Pulcinella tra mito ed ermafroditismo

The androgyny of Pulcinella - Francesco Paolo Catalano

The androgyny of Pulcinella
Patty Owens by Francesco Paolo Catalano

Nella maschera di Pulcinella, archetipo della vitalità del popolo, espressione degli istinti primigeni, anti-eroe ribelle e irriverente, simbolo universale della napoletanità, è ravvisabile una natura duale.

Questo dualismo si esprime in primis con l’ermafroditismo intrinseco del personaggio: infatti, la natura ermafrodita è riconoscibile – secondo alcuni autori – già nello stesso nome Pulcinella (in napoletano: Pullecenella), che molto probabilmente indicherebbe un diminutivo femminilizzato di pollo-pulcino, animale comunemente non riproduttivo [vd. Pulcinella, Wikipedia].

L’ermafroditismo della maschera è altresì individuabile nei sui simboli: la parte superiore è maschile (il naso, il corno, il cappello a punta, detto coppolone), mentre la parte inferiore è femminile (il ventre gravido, le natiche enormi, la gonnella) [Annibale Ruccello, Scritti inediti. Una commedia e dieci oggi, Teatro Gremese Editore, Roma 2004, pp. 146-147].

L’esibizione di Pulcinella sulla scena simboleggia un fallo in movimento, persino in attività masturbatoria, rappresentando di conseguenza l’indecenza e la licenziosità del desiderio.
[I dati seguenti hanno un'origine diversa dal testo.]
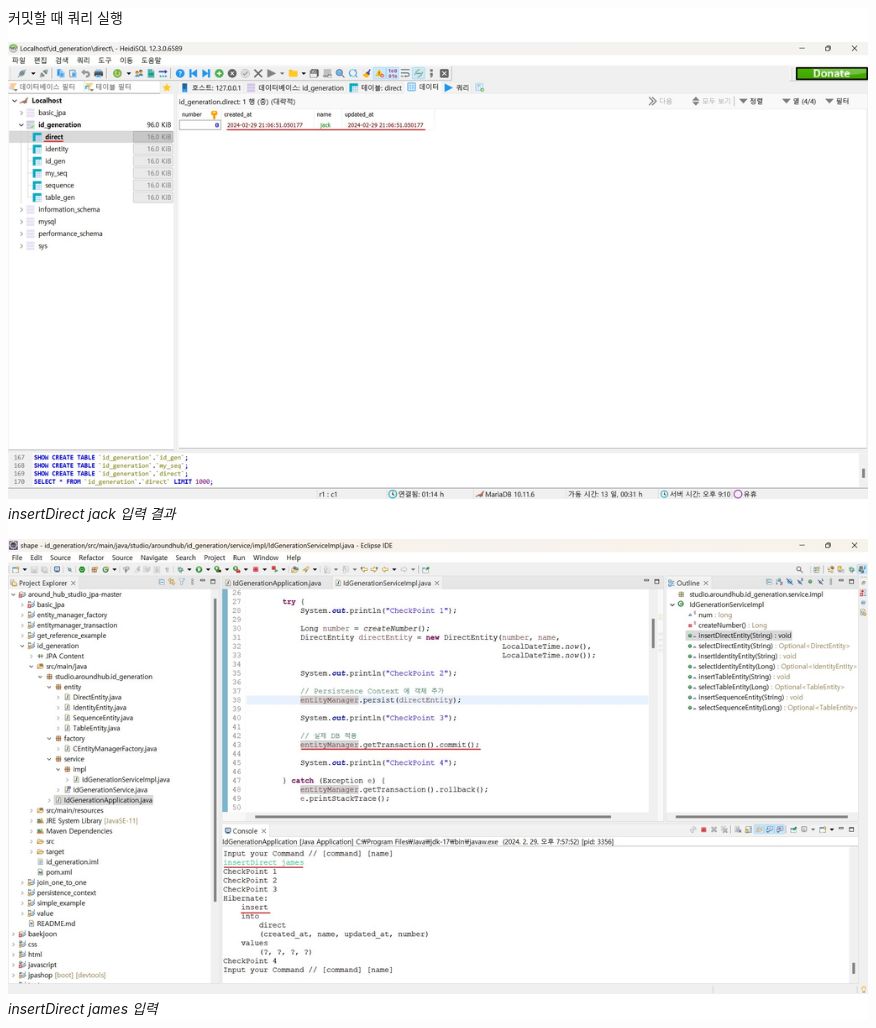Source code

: 커밋할 때 쿼리 실행

![05-insert-insertdirect-jack-result](/assets/img/posts/api/jpa/primary-key-generation-strategy/05-insert-insertdirect-jack-result.jpg)
*insertDirect jack 입력 결과*

![06-insert-insertdirect-james](/assets/img/posts/api/jpa/primary-key-generation-strategy/06-insert-insertdirect-james.jpg)
*insertDirect james 입력*
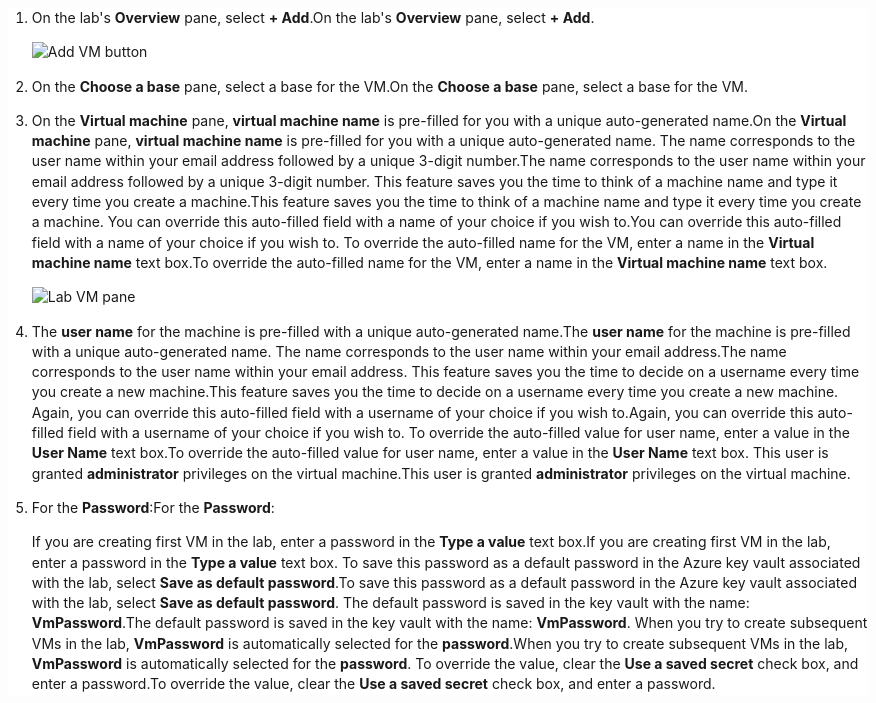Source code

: 1. <span data-ttu-id="37927-112">On the lab's **Overview** pane, select **+ Add**.</span><span class="sxs-lookup"><span data-stu-id="37927-112">On the lab's **Overview** pane, select **+ Add**.</span></span>  

    ![Add VM button](./media/devtest-lab-add-vm/devtestlab-home-blade-add-vm.png)

1. <span data-ttu-id="37927-114">On the **Choose a base** pane, select a base for the VM.</span><span class="sxs-lookup"><span data-stu-id="37927-114">On the **Choose a base** pane, select a base for the VM.</span></span>
1. <span data-ttu-id="37927-115">On the **Virtual machine** pane, **virtual machine name** is pre-filled for you with a unique auto-generated name.</span><span class="sxs-lookup"><span data-stu-id="37927-115">On the **Virtual machine** pane, **virtual machine name** is pre-filled for you with a unique auto-generated name.</span></span> <span data-ttu-id="37927-116">The name corresponds to the user name within your email address followed by a unique 3-digit number.</span><span class="sxs-lookup"><span data-stu-id="37927-116">The name corresponds to the user name within your email address followed by a unique 3-digit number.</span></span> <span data-ttu-id="37927-117">This feature saves you the time to think of a machine name and type it every time you create a machine.</span><span class="sxs-lookup"><span data-stu-id="37927-117">This feature saves you the time to think of a machine name and type it every time you create a machine.</span></span> <span data-ttu-id="37927-118">You can override this auto-filled field with a name of your choice if you wish to.</span><span class="sxs-lookup"><span data-stu-id="37927-118">You can override this auto-filled field with a name of your choice if you wish to.</span></span> <span data-ttu-id="37927-119">To override the auto-filled name for the VM, enter a name in the **Virtual machine name** text box.</span><span class="sxs-lookup"><span data-stu-id="37927-119">To override the auto-filled name for the VM, enter a name in the **Virtual machine name** text box.</span></span> 

    ![Lab VM pane](./media/devtest-lab-add-vm/devtestlab-lab-vm-blade.png)

1. <span data-ttu-id="37927-121">The **user name** for the machine is pre-filled with a unique auto-generated name.</span><span class="sxs-lookup"><span data-stu-id="37927-121">The **user name** for the machine is pre-filled with a unique auto-generated name.</span></span> <span data-ttu-id="37927-122">The name corresponds to the user name within your email address.</span><span class="sxs-lookup"><span data-stu-id="37927-122">The name corresponds to the user name within your email address.</span></span> <span data-ttu-id="37927-123">This feature saves you the time to decide on a username every time you create a new machine.</span><span class="sxs-lookup"><span data-stu-id="37927-123">This feature saves you the time to decide on a username every time you create a new machine.</span></span> <span data-ttu-id="37927-124">Again, you can override this auto-filled field with a username of your choice if you wish to.</span><span class="sxs-lookup"><span data-stu-id="37927-124">Again, you can override this auto-filled field with a username of your choice if you wish to.</span></span> <span data-ttu-id="37927-125">To override the auto-filled value for user name, enter a value in the **User Name** text box.</span><span class="sxs-lookup"><span data-stu-id="37927-125">To override the auto-filled value for user name, enter a value in the **User Name** text box.</span></span> <span data-ttu-id="37927-126">This user is granted **administrator** privileges on the virtual machine.</span><span class="sxs-lookup"><span data-stu-id="37927-126">This user is granted **administrator** privileges on the virtual machine.</span></span>     
1. <span data-ttu-id="37927-127">For the **Password**:</span><span class="sxs-lookup"><span data-stu-id="37927-127">For the **Password**:</span></span>
    
    <span data-ttu-id="37927-128">If you are creating first VM in the lab, enter a password in the **Type a value** text box.</span><span class="sxs-lookup"><span data-stu-id="37927-128">If you are creating first VM in the lab, enter a password in the **Type a value** text box.</span></span> <span data-ttu-id="37927-129">To save this password as a default password in the Azure key vault associated with the lab, select **Save as default password**.</span><span class="sxs-lookup"><span data-stu-id="37927-129">To save this password as a default password in the Azure key vault associated with the lab, select **Save as default password**.</span></span> <span data-ttu-id="37927-130">The default password is saved in the key vault with the name: **VmPassword**.</span><span class="sxs-lookup"><span data-stu-id="37927-130">The default password is saved in the key vault with the name: **VmPassword**.</span></span> <span data-ttu-id="37927-131">When you try to create subsequent VMs in the lab, **VmPassword** is automatically selected for the **password**.</span><span class="sxs-lookup"><span data-stu-id="37927-131">When you try to create subsequent VMs in the lab, **VmPassword** is automatically selected for the **password**.</span></span> <span data-ttu-id="37927-132">To override the value, clear the **Use a saved secret** check box, and enter a password.</span><span class="sxs-lookup"><span data-stu-id="37927-132">To override the value, clear the **Use a saved secret** check box, and enter a password.</span></span>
Pertanto, figura appartenente alla sfera del proibito e dell’osceno, Pulcinella si configura nell’immaginario comune come eroe della trasgressione con tutti gli attributi tanto della virilità espressa dal suo abbigliamento quanto della femminilità iscritta nel suo stesso corpo. Quest’ultima è rappresentata dal ventre e dai seni prominenti, simbolo di fertilità e maternità, che evocano la gravidanza simbolica e l’allattamento paterno. Nei dipinti Pulcinella è rappresentato come “ermafrodito autofecondante”, in quanto il vecchio Pulcinella muore al termine del Carnevale subito dopo avere partorito il nuovo Pulcinella dalla gobba oppure dal deretano.

Pulcinella è la prosopopea non solo del mito di Ermafrodito, ma anche di quel mondo alla rovescia teorizzato da Michail Bachtin, in cui il materiale prende il posto dello spirituale, il basso ventre sostituisce la testa, il comico subentra al serio, il popolo ai potenti. Attraverso la maschera di Pulcinella la società si libera ritualmente del peso del peccato e della vergogna, poiché con l’inganno della maschera riesce a superare i tabù psico-culturali e insieme a prenderne coscienza e annullarne l’inquietudine. In particolare, i pregiudizi legati alla sfera sessuale, che nel quotidiano sono regolati da una rigida moralità cristiana, vengono sciolti con l’ambiguità del travestitismo ammesso nella Commedia dell’Arte, in cui si offre la possibilità di inscenare un rapporto sessuale tra individui dello stesso sesso attraverso la comicità. L’effetto comico libera lo spettatore dalla tensione accumulata davanti alla scena e attenua le immagini di libidine e di perversione da essa suggerite, allontanando in questo modo la paura dell’omosessualità. Non dimentichiamo che la stessa natura zoomorfa e gallinacea della maschera suscitava connotazioni omosessuali: infatti, la fisiognomica attribuiva agli uomini somiglianti ai gallinacei o agli uccelli in generale pratiche pederastiche.

In conclusione, è importante sottolineare il fatto che l’immagine di Pulcinella è strettamente connessa a un’altra figura ermafroditica, che ancora oggi è dato vedere nella stessa città di Napoli nel periodo antecedente il Carnevale, dal 6 gennaio al martedì grasso, ossia la Vecchia ’o Carnevale. Proprio come quest’ultima, Pulcinella, figura liminare al pari dello psicopompo, è legata con il regno dei morti. La sua veste bianca è un sudario, la sua faccia nera e dal profilo d’uccello ricorda una divinità ctonia e demoniaca.